Serbia is under pressure. Internationally, Belgrade has angered the Americans and Europeans by refusing to hand over several former military commanders indicted for crimes during the Yugoslav civil wars of the 1990s. It is under pressure from Montenegro, which wants to end its loose federation with Serbia. And the government needs to develop a coherent policy on Kosovo, whose future status is likely to be determined during the next year.
Four years after a revolution that ended the dictatorship of Slobodan Milosevic, Serbian voters are turning cynical. They've gone to the polls eight times in the past two years but there is still no political consensus on the way forward. James Lyon, the Belgrade specialist for the independent, Brussels-based International Crisis Group, says Serbia is still traumatized by a decade of war, dictatorship and corruption. He believes Serbia is drifting back towards an anti-western style of nationalism.
"Currently 71 percent of the Serbian parliament is composed of deputies from parties who are either openly or ambiguously anti-western," said James Lyon. "And there is no question that the Radicals [the Radical party that was aligned with Milosevic's Socialists] are gaining in popularity. And it's possible, should early parliamentary elections be held before the Spring, that we could face a Radical prime minister. In that case there is very little the international community can do."
The Radicals made significant gains in recent local elections, capitalizing on a popular backlash against perceived unfair international treatment of Serbia. The current minority government of Prime Minister Vojislav Kostunica relies not on the Radicals but on Mr. Milosevic's Socialists for its parliamentary majority.
Mr. Lyon says the most immediate problem for the government is the economy.
"The country is now slipping into a deeper and deeper economic crisis," he said. "The standard of living appears not just to be stagnating but falling. There is a question of whether Serbia will enter a severe debt crisis in 2005. The government is almost bankrupt. Social services are in trouble. There is no budget to speak of.
"We don't see the government being able to pass a budget for 2005," continued Mr. Lyon. "The government could well fall over the budget issue."
The International Monetary Fund is holding back on needed lending until the government reduces its budget deficit to stem the risk of rising inflation.
Daniel Sunter, a Belgrade journalist and political analyst, believes the government's failure to attack systemic corruption has contributed to the loss of support for reform parties. Serbia, he says, is similar to Russia in that its economy is dominated by oligarchs, most of whom who rose to power during the communist era.

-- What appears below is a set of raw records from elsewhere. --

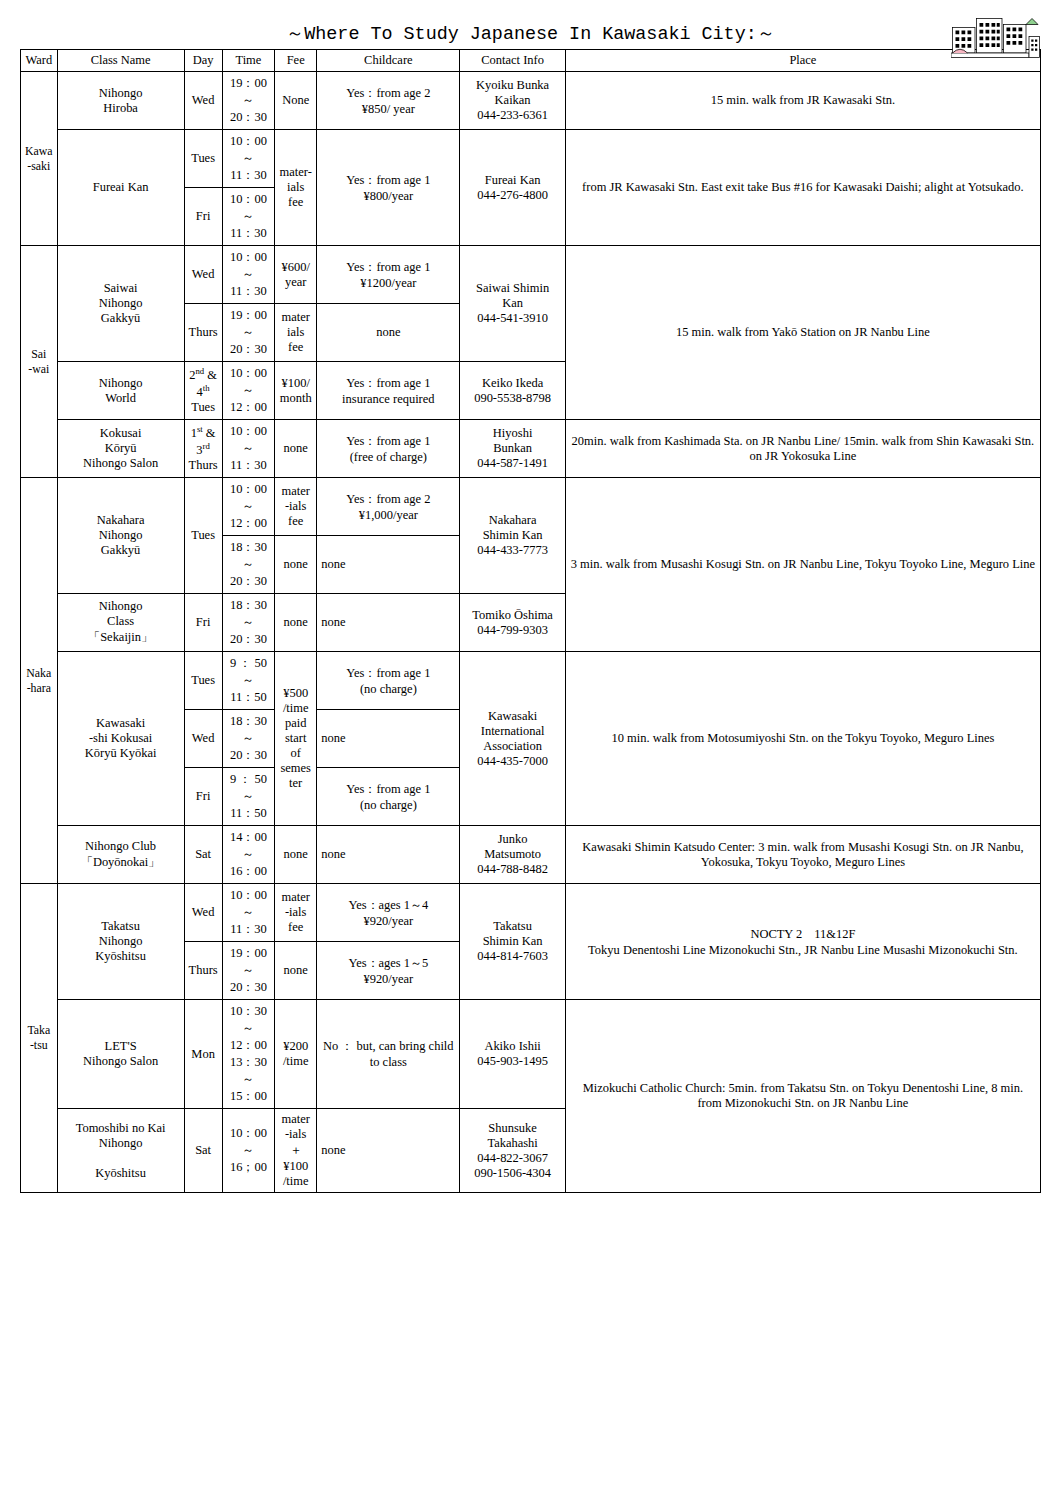～Where To Study Japanese In Kawasaki City:～
| Ward | Class Name | Day | Time | Fee | Childcare | Contact Info | Place |
| --- | --- | --- | --- | --- | --- | --- | --- |
| Kawa -saki | Nihongo Hiroba | Wed | 19：00～ 20：30 | None | Yes：from age 2 ¥850/ year | Kyoiku Bunka Kaikan 044-233-6361 | 15 min. walk from JR Kawasaki Stn. |
| Fureai Kan | Tues | 10：00～ 11：30 | mater- ials fee | Yes：from age 1 ¥800/year | Fureai Kan 044-276-4800 | from JR Kawasaki Stn. East exit take Bus #16 for Kawasaki Daishi; alight at Yotsukado. |
| Fri | 10：00～ 11：30 |
| Sai -wai | Saiwai Nihongo Gakkyū | Wed | 10：00～ 11：30 | ¥600/ year | Yes：from age 1 ¥1200/year | Saiwai Shimin Kan 044-541-3910 | 15 min. walk from Yakō Station on JR Nanbu Line |
| Thurs | 19：00～ 20：30 | mater ials fee | none |
| Nihongo World | 2 nd & 4 th Tues | 10：00～ 12：00 | ¥100/ month | Yes：from age 1 insurance required | Keiko Ikeda 090-5538-8798 |
| Kokusai Kōryū Nihongo Salon | 1 st & 3 rd Thurs | 10：00～ 11：30 | none | Yes：from age 1 (free of charge) | Hiyoshi Bunkan 044-587-1491 | 20min. walk from Kashimada Sta. on JR Nanbu Line/ 15min. walk from Shin Kawasaki Stn. on JR Yokosuka Line |
| Naka -hara | Nakahara Nihongo Gakkyū | Tues | 10：00～ 12：00 | mater -ials fee | Yes：from age 2 ¥1,000/year | Nakahara Shimin Kan 044-433-7773 | 3 min. walk from Musashi Kosugi Stn. on JR Nanbu Line, Tokyu Toyoko Line, Meguro Line |
| 18：30～ 20：30 | none | none |
| Nihongo Class 「Sekaijin」 | Fri | 18：30～ 20：30 | none | none | Tomiko Ōshima 044-799-9303 |
| Kawasaki -shi Kokusai Kōryū Kyōkai | Tues | 9 ： 50 ～ 11：50 | ¥500 /time paid start of semes ter | Yes：from age 1 (no charge) | Kawasaki International Association 044-435-7000 | 10 min. walk from Motosumiyoshi Stn. on the Tokyu Toyoko, Meguro Lines |
| Wed | 18：30～ 20：30 | none |
| Fri | 9 ： 50 ～ 11：50 | Yes：from age 1 (no charge) |
| Nihongo Club 「Doyōnokai」 | Sat | 14：00～ 16：00 | none | none | Junko Matsumoto 044-788-8482 | Kawasaki Shimin Katsudo Center: 3 min. walk from Musashi Kosugi Stn. on JR Nanbu, Yokosuka, Tokyu Toyoko, Meguro Lines |
| Taka -tsu | Takatsu Nihongo Kyōshitsu | Wed | 10：00～ 11：30 | mater -ials fee | Yes：ages 1～4 ¥920/year | Takatsu Shimin Kan 044-814-7603 | NOCTY 2 11&12F Tokyu Denentoshi Line Mizonokuchi Stn., JR Nanbu Line Musashi Mizonokuchi Stn. |
| Thurs | 19：00～ 20：30 | none | Yes：ages 1～5 ¥920/year |
| LET'S Nihongo Salon | Mon | 10：30～ 12：00 13：30～ 15：00 | ¥200 /time | No ： but, can bring child to class | Akiko Ishii 045-903-1495 | Mizokuchi Catholic Church: 5min. from Takatsu Stn. on Tokyu Denentoshi Line, 8 min. from Mizonokuchi Stn. on JR Nanbu Line |
| Tomoshibi no Kai Nihongo Kyōshitsu | Sat | 10：00～ 16；00 | mater -ials＋ ¥100 /time | none | Shunsuke Takahashi 044-822-3067 090-1506-4304 |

"[and] We have oligarchs who are coming from the time of the Milosevic regime," said Daniel Sunter. "And also oligarchs who were created after Milosevic. And unfortunately for this country and this nation, democratic governments-the first and the second democratic governments-were not ready to deal with this issue."
Some oligarchs are believed to be involved in organized crime. Reform Prime Minister Zoran Djindjic was assassinated in 2003, a crime linked to Serbia's criminal underworld and likely to rogue agents in the security services.
Despite Serbia's mounting problems, observers say the country has made some progress on the bumpy road away from dictatorship and war to democratic rule. The media is freer than it has been in decades. Personal liberties have increased. Reconciliation with the other former Yugoslav republics is underway. And there has been some foreign direct investment.
But analysts caution that, as the economy continues to decline, disenchanted Serbs may turn for solutions to the nationalists, returning the country to intolerance and isolation.